Target: 60 FPS. Execute all three phases.

### Phase 1 — Render Audit

**React:**
- Find components re-rendering when no props changed → wrap with `React.memo`.
- Find inline function or object literals in JSX props (they create a new reference on every render) → extract with `useCallback` or `useMemo`.
- Find Context providers causing full subtree re-renders → split into separate contexts by update frequency.

**Vanilla JS / Vue:**
- Find DOM reads (`offsetHeight`, `getBoundingClientRect`, `scrollTop`) inside loops. These force synchronous layout. Batch all reads before any writes.

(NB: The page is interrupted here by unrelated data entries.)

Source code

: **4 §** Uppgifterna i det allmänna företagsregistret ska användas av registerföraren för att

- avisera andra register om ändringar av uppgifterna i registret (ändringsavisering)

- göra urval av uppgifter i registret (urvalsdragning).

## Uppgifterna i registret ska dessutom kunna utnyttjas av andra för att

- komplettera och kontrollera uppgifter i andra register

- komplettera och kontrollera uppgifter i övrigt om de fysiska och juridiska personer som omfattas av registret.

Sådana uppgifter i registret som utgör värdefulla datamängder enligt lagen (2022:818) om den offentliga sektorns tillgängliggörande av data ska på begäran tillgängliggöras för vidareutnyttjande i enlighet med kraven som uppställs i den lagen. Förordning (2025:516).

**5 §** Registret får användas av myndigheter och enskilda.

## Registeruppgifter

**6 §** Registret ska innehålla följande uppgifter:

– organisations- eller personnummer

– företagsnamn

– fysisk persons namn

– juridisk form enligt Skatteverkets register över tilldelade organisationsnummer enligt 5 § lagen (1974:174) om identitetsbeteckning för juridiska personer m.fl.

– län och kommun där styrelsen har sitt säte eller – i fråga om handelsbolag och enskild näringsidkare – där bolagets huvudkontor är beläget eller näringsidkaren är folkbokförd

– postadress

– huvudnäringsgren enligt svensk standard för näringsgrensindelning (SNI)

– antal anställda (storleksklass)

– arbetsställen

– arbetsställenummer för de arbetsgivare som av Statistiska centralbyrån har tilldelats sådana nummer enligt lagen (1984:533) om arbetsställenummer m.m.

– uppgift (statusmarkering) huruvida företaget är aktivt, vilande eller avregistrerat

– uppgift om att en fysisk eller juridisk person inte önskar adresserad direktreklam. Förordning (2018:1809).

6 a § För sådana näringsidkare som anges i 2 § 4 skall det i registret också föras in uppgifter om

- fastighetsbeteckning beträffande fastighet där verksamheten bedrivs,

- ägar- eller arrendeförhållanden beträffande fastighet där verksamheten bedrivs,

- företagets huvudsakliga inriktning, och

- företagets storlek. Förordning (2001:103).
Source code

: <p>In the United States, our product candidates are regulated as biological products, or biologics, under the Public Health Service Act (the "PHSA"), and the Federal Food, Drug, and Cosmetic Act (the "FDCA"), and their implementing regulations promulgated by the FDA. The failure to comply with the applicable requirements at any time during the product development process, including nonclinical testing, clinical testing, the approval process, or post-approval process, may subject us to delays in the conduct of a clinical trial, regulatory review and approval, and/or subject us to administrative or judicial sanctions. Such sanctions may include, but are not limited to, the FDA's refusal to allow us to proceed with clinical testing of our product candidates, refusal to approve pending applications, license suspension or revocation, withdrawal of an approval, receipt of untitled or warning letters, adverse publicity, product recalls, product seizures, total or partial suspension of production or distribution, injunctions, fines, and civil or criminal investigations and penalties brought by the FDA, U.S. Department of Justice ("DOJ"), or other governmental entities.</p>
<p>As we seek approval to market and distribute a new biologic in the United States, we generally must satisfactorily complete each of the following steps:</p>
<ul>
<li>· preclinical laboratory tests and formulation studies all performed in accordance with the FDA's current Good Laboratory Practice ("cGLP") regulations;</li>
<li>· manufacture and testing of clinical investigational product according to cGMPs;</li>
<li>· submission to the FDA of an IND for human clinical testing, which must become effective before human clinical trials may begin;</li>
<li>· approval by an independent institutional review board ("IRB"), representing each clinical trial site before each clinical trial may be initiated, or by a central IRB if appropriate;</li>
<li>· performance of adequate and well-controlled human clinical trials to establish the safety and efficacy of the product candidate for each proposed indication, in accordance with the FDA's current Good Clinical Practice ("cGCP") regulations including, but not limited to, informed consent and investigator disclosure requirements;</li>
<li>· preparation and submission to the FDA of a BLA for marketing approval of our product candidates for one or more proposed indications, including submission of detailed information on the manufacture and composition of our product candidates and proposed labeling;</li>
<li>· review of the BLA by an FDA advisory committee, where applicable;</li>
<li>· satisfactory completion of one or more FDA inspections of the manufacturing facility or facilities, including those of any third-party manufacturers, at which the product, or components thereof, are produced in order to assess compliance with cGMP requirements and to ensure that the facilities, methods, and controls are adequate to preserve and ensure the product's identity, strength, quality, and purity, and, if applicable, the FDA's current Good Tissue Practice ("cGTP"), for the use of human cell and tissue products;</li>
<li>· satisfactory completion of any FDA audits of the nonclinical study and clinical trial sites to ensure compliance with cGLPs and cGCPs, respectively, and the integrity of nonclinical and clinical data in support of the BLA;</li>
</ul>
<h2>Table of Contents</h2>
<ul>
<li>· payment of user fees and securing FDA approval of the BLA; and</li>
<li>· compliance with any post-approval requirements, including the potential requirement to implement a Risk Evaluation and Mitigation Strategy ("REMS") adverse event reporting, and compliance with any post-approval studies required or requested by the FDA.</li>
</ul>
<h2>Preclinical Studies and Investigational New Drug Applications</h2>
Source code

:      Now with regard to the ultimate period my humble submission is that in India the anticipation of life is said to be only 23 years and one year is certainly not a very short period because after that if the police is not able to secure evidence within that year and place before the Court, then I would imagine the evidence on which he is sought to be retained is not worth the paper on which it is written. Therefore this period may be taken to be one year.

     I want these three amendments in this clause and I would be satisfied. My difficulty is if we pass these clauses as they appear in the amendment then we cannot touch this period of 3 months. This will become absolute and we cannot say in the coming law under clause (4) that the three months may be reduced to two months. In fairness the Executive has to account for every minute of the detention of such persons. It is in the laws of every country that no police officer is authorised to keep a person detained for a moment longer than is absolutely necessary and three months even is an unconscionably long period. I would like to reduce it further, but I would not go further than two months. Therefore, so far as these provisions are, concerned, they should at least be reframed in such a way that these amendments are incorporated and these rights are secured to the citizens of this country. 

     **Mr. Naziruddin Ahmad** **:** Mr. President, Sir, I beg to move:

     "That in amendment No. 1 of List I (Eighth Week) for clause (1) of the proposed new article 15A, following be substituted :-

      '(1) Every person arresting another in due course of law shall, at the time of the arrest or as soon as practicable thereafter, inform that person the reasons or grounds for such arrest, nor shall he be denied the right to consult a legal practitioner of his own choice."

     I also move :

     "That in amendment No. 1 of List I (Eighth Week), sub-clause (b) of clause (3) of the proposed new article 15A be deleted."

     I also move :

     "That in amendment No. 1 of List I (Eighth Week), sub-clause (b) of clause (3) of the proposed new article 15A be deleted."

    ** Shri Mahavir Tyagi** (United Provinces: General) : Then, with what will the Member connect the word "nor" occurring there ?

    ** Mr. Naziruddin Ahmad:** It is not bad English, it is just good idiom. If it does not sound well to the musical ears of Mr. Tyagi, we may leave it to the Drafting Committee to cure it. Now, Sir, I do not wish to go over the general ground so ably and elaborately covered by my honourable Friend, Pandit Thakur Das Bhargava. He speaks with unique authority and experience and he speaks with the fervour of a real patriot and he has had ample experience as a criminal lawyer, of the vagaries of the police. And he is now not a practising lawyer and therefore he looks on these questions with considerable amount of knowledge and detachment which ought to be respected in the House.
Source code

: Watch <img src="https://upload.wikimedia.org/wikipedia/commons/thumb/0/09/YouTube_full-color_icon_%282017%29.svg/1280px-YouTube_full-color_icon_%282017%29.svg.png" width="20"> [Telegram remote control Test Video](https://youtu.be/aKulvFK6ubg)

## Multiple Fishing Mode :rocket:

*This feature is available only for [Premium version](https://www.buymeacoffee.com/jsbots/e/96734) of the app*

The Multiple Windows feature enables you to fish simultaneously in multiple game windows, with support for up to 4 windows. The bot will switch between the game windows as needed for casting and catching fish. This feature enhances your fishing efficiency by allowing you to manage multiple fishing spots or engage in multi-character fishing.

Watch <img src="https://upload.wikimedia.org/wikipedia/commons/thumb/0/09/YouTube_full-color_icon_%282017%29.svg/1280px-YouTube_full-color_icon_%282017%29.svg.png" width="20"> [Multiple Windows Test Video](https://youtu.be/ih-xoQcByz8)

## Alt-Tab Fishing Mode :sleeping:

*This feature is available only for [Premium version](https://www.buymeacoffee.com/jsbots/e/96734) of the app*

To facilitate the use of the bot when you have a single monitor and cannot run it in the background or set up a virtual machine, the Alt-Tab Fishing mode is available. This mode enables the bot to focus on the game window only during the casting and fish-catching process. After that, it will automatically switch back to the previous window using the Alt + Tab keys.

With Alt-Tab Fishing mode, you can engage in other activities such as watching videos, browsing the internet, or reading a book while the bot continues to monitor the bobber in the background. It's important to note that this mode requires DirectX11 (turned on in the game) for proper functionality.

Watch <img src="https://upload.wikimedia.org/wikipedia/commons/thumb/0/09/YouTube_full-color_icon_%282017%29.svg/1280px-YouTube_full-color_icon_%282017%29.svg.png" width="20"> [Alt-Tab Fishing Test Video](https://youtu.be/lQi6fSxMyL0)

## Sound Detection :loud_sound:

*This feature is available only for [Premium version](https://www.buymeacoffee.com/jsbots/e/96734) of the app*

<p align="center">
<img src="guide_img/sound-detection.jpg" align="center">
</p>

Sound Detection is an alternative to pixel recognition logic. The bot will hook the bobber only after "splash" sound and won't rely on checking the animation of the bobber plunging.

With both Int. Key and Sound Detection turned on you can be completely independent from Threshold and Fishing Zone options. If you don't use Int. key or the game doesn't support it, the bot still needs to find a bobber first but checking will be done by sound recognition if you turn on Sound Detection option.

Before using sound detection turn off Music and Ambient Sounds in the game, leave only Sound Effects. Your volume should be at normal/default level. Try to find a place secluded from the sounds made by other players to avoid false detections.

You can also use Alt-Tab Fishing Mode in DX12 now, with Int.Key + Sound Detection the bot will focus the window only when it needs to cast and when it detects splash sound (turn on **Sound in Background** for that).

### Phase 2 — GPU Acceleration
Find animations driven by:
- JavaScript timers changing `top`, `left`, or `margin`
- CSS transitions on `width`, `height`, `margin`, or `padding`

Rewrite to use:
- `transform: translate3d(x, y, 0)` — handled by the GPU compositor, triggers zero reflow.
- `opacity` — also compositor-only.
- `will-change: transform` on elements that animate on a known trigger.

### Phase 3 — Virtualization
If a component renders more than 50 list items, replace it with a virtualized list:
- React: `react-window` (`FixedSizeList` / `VariableSizeList`) or `@tanstack/react-virtual`.
- Vanilla / Vue: `IntersectionObserver` to mount items only when they enter the viewport.

Only visible DOM nodes exist in the document. All others are unmounted.

---

## Ephemeral Benchmarking

*Note: If benchmarking fails due to missing imports or dependencies, skip the benchmark script and use the bash `time` command as a fallback.*

Do not rely on ad-hoc timing or guessing. Whenever a benchmark is required:
1. Write a temporary script (e.g., `.perf-benchmark.js` or `.perf-benchmark.py`) in the user's workspace.
2. Execute the code with a warm-up phase (discarding at least 10 iterations) to prime caches and JIT.
3. Execute the code for at least 100 iterations.
4. Calculate and output the Average and 95th Percentile (P95) execution times.
5. Run the script, read the output, and then delete the script.

---

## Pre-Commit Gate

```bash
cp hooks/pre-commit .git/hooks/pre-commit
chmod +x .git/hooks/pre-commit
```

Blocks commits containing `TODO: optimize`. Resolve and benchmark all optimization TODOs before committing.

---

## Prohibited Patterns

- Do not suggest `Promise.all` as a concurrency fix without first proving a concurrency defect exists.
- Do not add `useMemo` preemptively. Add it only after a render audit shows the component is re-rendering unnecessarily.
- Do not recommend a cache without specifying its invalidation strategy.
- Do not add a database index without verifying the column has sufficient cardinality. A low-cardinality index on a boolean column is slower than a full table scan.
- Do not present an optimization with "this should be faster." Present it with numbers showing it is faster.
- Do not add telemetry instrumentation without attaching at least one concrete alert rule.
- Do not optimize code that has not been profiled. Identify the actual bottleneck before writing any replacement.